Information given >>
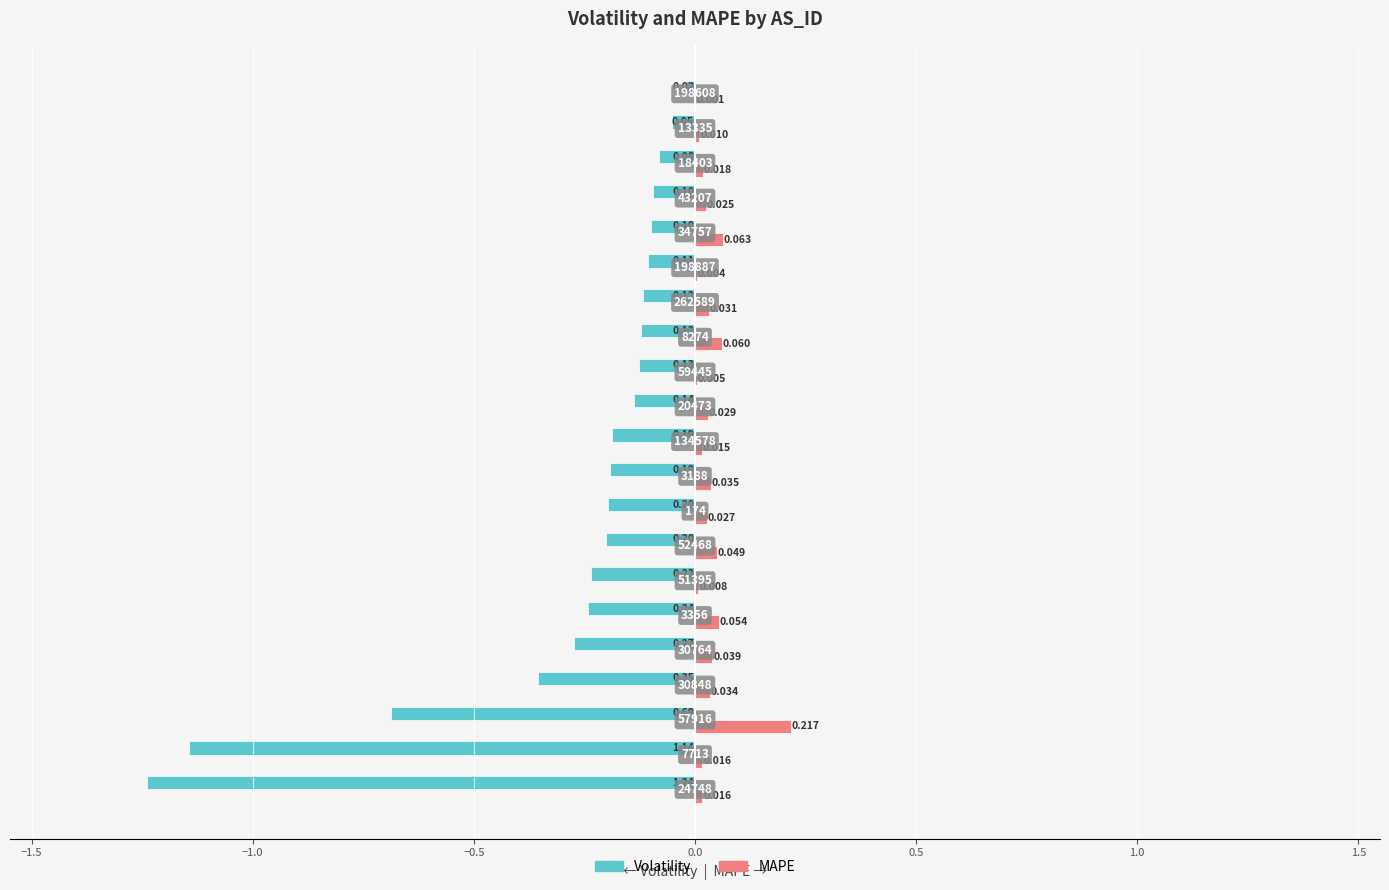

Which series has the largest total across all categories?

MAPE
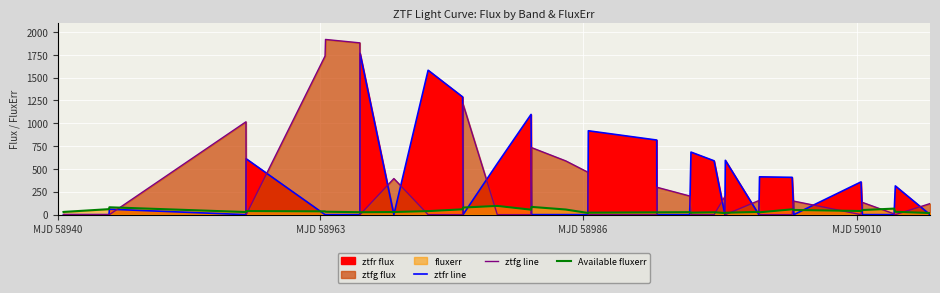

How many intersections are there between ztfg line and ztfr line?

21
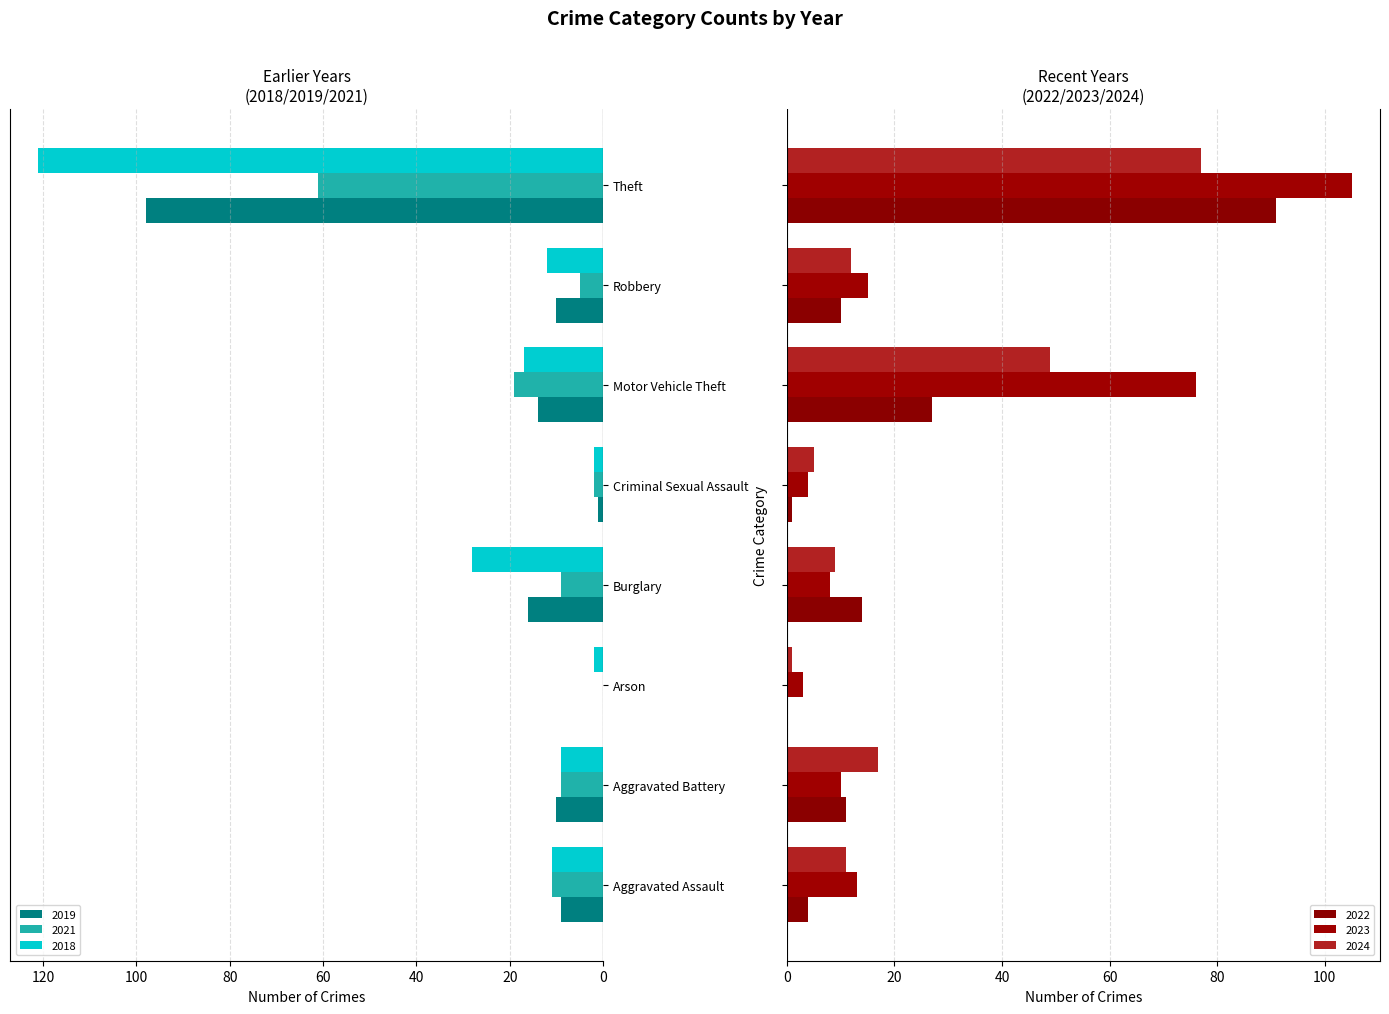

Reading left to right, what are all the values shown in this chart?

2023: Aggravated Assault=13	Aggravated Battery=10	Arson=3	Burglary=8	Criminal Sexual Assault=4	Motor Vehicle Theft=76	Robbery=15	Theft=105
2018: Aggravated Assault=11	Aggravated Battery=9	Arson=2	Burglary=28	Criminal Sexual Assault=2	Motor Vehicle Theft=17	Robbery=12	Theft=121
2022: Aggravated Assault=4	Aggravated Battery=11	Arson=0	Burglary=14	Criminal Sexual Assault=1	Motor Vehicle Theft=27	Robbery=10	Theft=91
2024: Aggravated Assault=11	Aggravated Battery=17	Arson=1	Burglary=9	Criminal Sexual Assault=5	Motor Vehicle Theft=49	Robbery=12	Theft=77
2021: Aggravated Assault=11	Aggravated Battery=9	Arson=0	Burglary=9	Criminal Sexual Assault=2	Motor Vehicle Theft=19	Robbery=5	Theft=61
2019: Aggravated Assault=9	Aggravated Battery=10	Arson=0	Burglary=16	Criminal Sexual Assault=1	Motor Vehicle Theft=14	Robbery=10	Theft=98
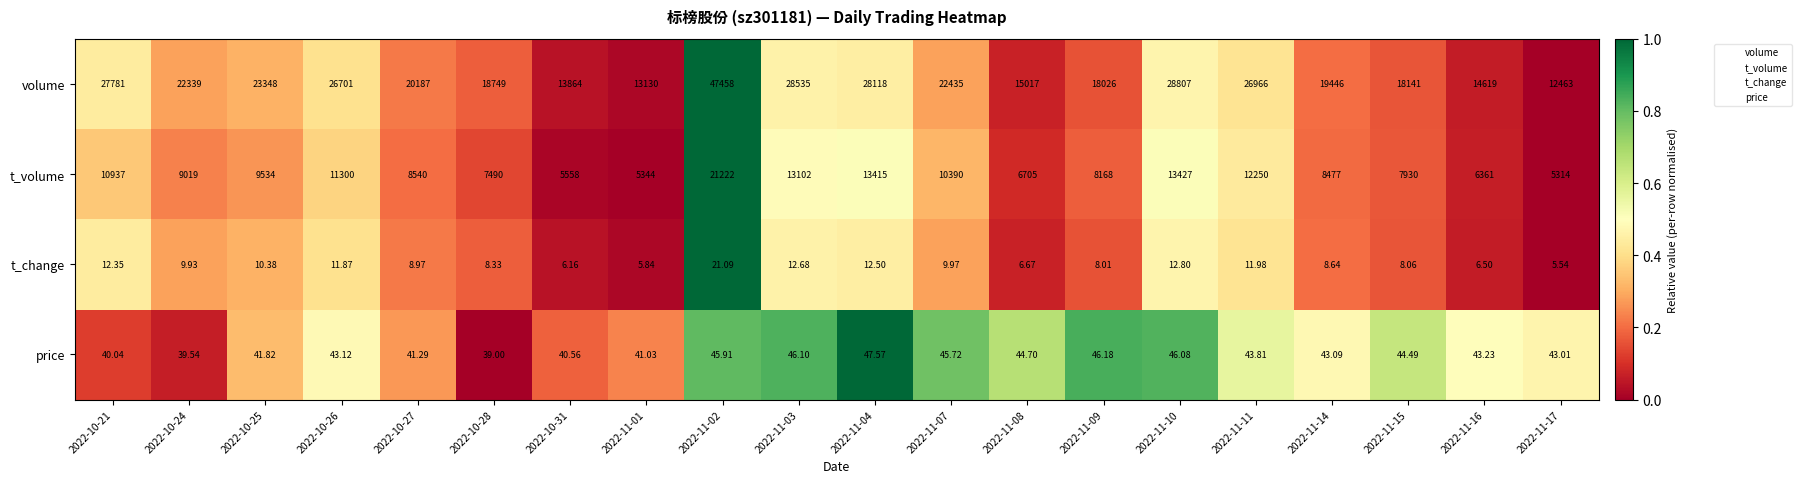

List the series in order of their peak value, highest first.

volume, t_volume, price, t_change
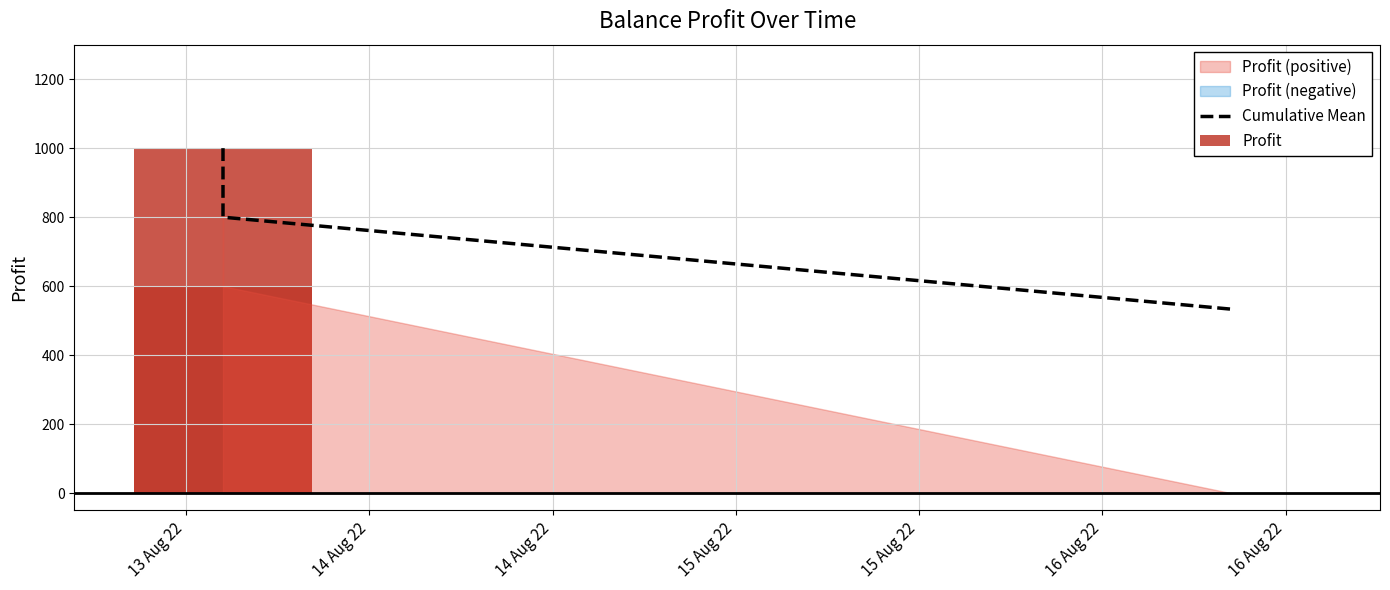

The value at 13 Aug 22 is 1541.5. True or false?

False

Problem requirements >> Show each line of the entries above that contains the word "Which", copied in full. Match capitalization exactly.

Exercise answer >>
Which series has the largest total across all categories?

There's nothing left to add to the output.